В первой тетради моего петербургского дневника имеется следующая запись.

27 февраля/10 марта.


На днях французская газета Петербурга поместила статейку «Русские журналы», в которой перечислила периодические издания, выходящие в Петербурге. После разнообразия богатства нашей политической и литературной прессы я был поражен скудостью русской печати. Вся она носит исключительно практический характер. «Журнал мануфактур и торговли», «Агрономическая газета», «Журнал путей сообщения», «Инженерные записки», «Лесной журнал», «Коммерческая газета», «Военный журнал», «Земледельческая газета», наконец, «Записки комитета сахароваров» — к этому сводится почти целиком состав русской журналистики. Если не считать народившейся недавно «Библиотеки для чтения», здесь нет ни одного обозрения наук, искусств и общественной жизни, ни единого «вестника» европейского типа с литературными новинками, критикой, полемикой, обзорами, заграничными письмами. Словно во главе русской мысли стоят казенные учреждения и духовными интересами страны руководят государственные чиновники.

Вот почему меня сегодня приятно удивила следующая заметка в библиографических известиях той же газеты:


СОВРЕМЕННИК (Le Gontemporain) Годовая цена за четыре тома 25 рублей. Новый литературный журнал, о котором мы объявляем, будет выходить под вышеприведенным названием в текущем году четырьмя выпусками. Имя его издателя, каковым является не кто иной, как наш знаменитый поэт А. Пушкин, достаточно, чтобы рекомендовать это издание всем друзьям нашей национальной литературы.


Буду с нетерпением ждать появления нового литературного издания, призванного, видимо, восполнить крупные пробелы петербургской прессы…

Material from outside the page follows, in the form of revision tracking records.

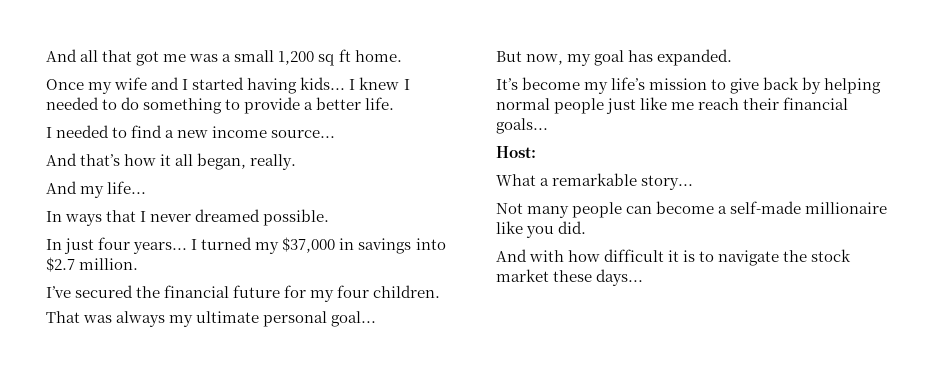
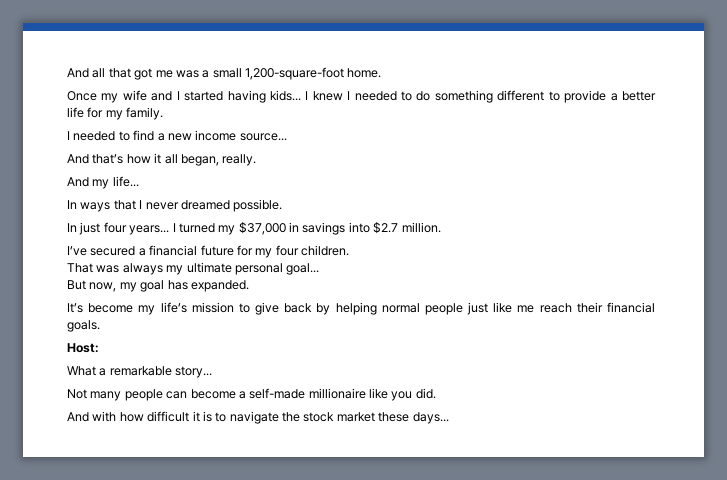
[278,49,351,66] 1,200 sq ft -> [245,67,344,80] 1,200-square-foot
(223, 106) none -> [497,90,545,101] different
[365,97,395,110] life. -> [67,107,164,120] life for my family.
[136,286,161,298] the -> [138,248,146,256] a
[496,118,548,134] goals... -> [67,320,100,332] goals.

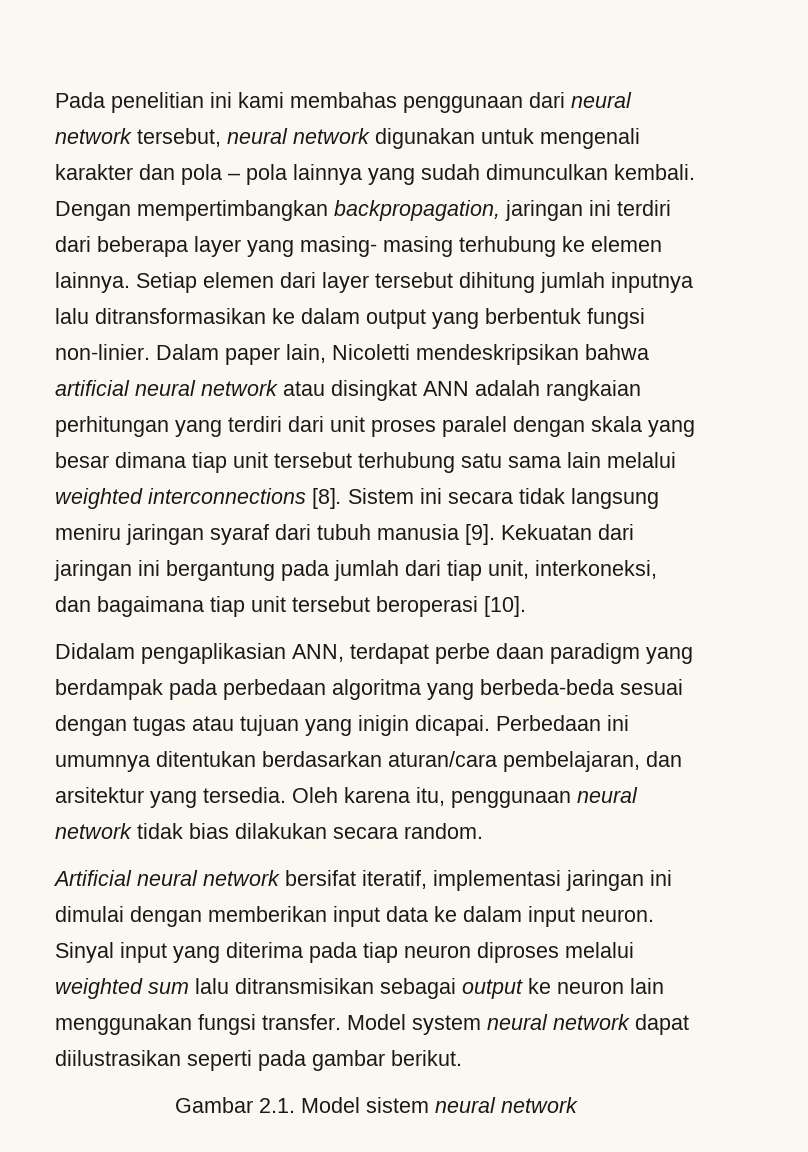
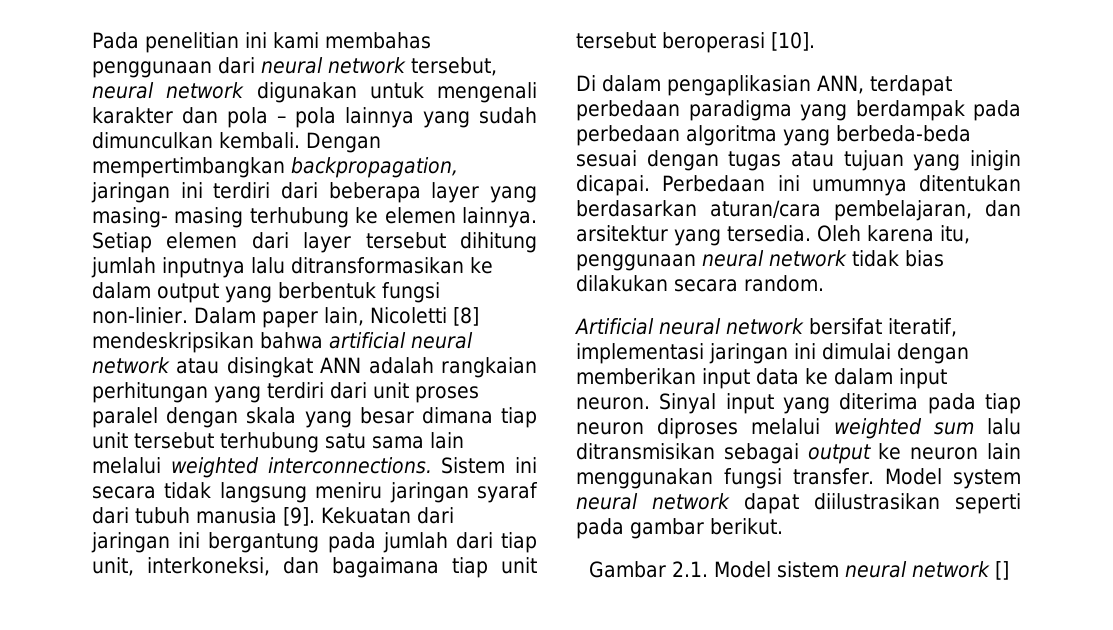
(410, 352) none -> [452,307,479,326] [8]
[148,488,342,509] interconnections [8]. -> [267,457,432,474] interconnections.
[55,643,135,659] Didalam -> [576,75,661,92] Di dalam
[435,643,640,664] perbe daan paradigm -> [576,100,792,121] perbedaan paradigma
(578, 1105) none -> [994,561,1009,580] []

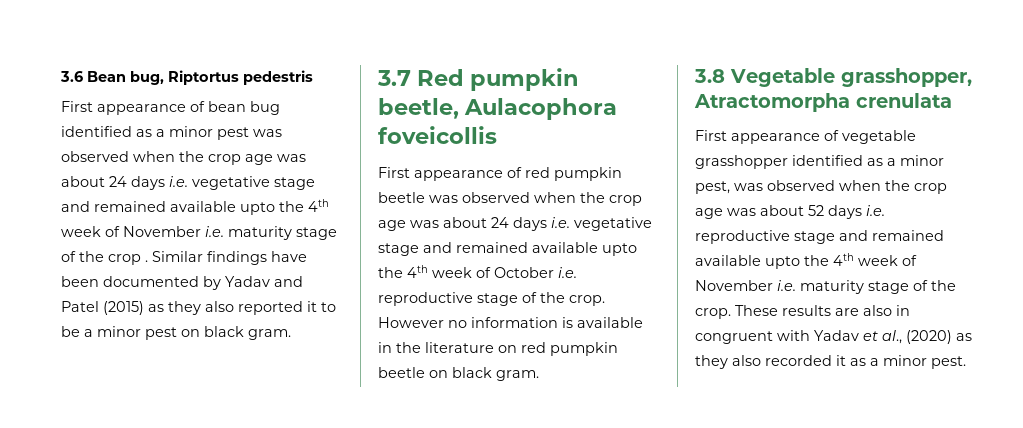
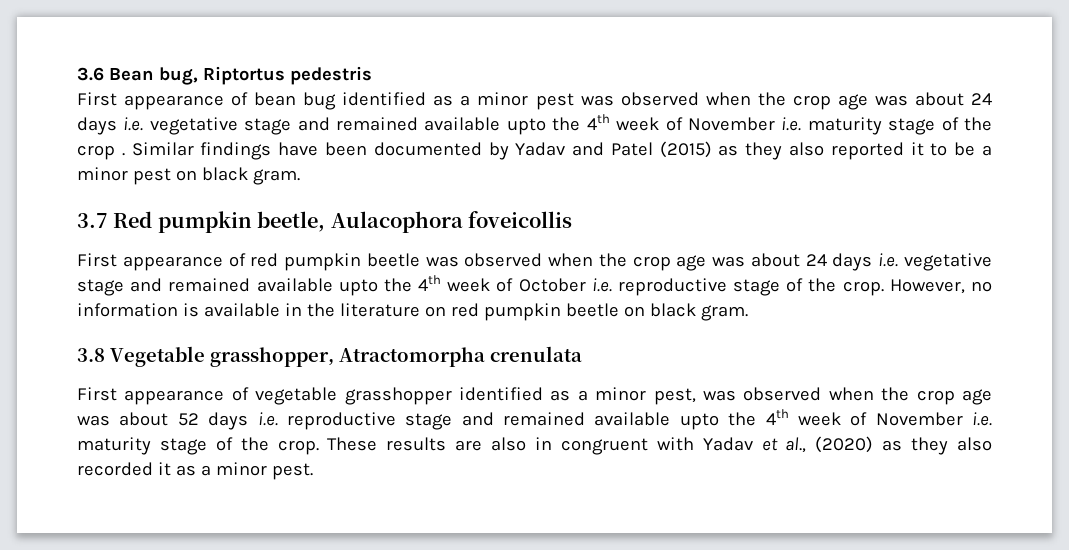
[378,317,444,328] However -> [889,279,965,294] However,

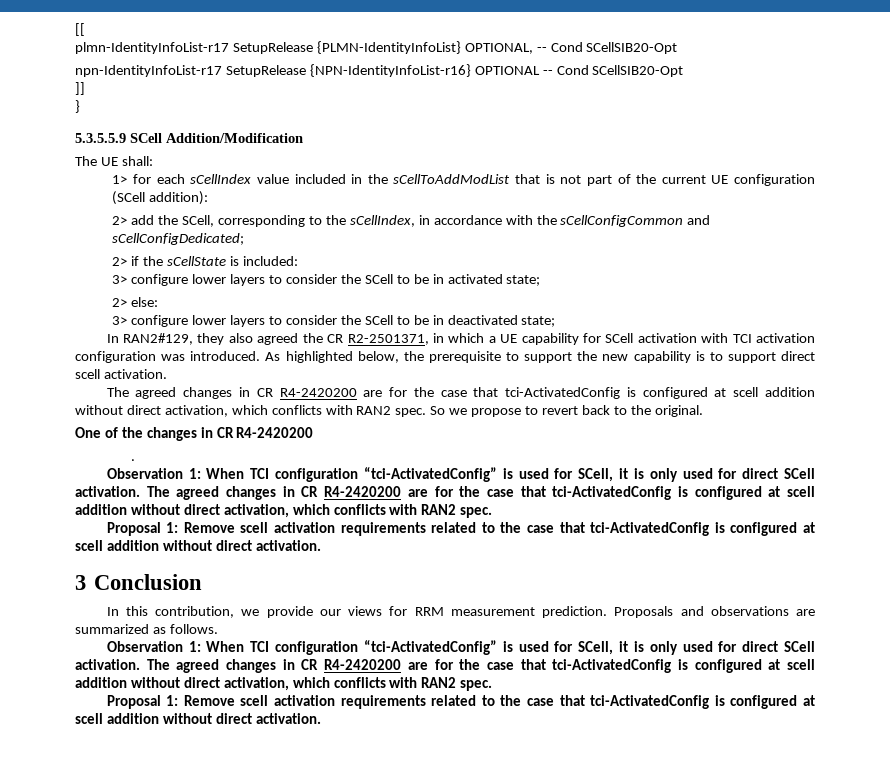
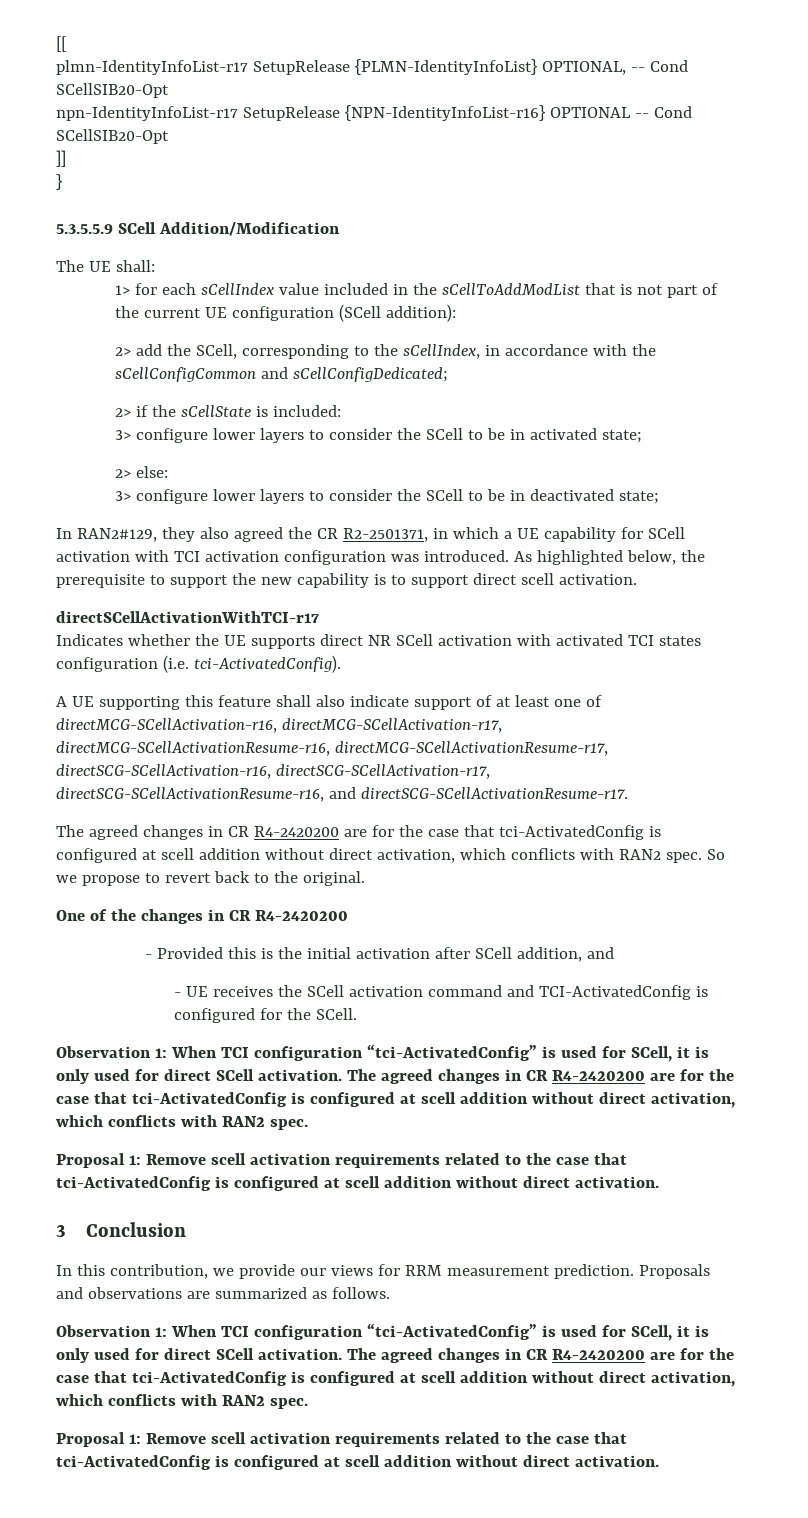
(167, 374) none -> [56,611,319,623] [56,634,701,649] [56,655,341,673] [56,695,602,710] [56,718,502,733] [56,741,608,756] [56,764,490,779] [56,787,628,802] // directSCellActivationWithTCI-r17 // Indicates whether the UE supports direct NR SCell activation with activated TCI states configuration (i.e. tci-ActivatedConfig). // A UE supporting this feature shall also indicate support of at least one of directMCG-SCellActivation-r16, directMCG-SCellActivation-r17, directMCG-SCellActivationResume-r16, directMCG-SCellActivationResume-r17, directSCG-SCellActivation-r16, directSCG-SCellActivation-r17, directSCG-SCellActivationResume-r16, and directSCG-SCellActivationResume-r17.
[131,459,136,461] . -> [144,947,614,962] [174,985,709,1000] [174,1008,358,1023] - Provided this is the initial activation after SCell addition, and // - UE receives the SCell activation command and TCI-ActivatedConfig is configured for the SCell.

На этом обрывается запись моего дневника. Помнится, я действительно порадовался за русскую журналистику. Получив от Баранта, при распределении общих работ посольства, особое поручение изучать журнальный, цензурный и писательский мир Петербурга, я приступил к собиранию сведений о новом органе и его издателе.

Работа невольно увлекла меня. В то время в Париже сильно интересовались вопросами авторского права и защиты писательских интересов. «Особая комиссия, — писал вскоре Барант Пушкину, — занимается в настоящее время в Париже разработкой правил о литературной собственности и способах предупреждения книжных контрафакций за границей. Эта комиссия пожелала получить сведения о русских законах и обычаях в этой области; она хотела бы иметь тексты расположений, указов и правил по этому важному вопросу… Законоположения о литературе в России должны вам быть знакомы лучше, чем кому-либо иному, а ваша любезность мне слишком известна» — и проч.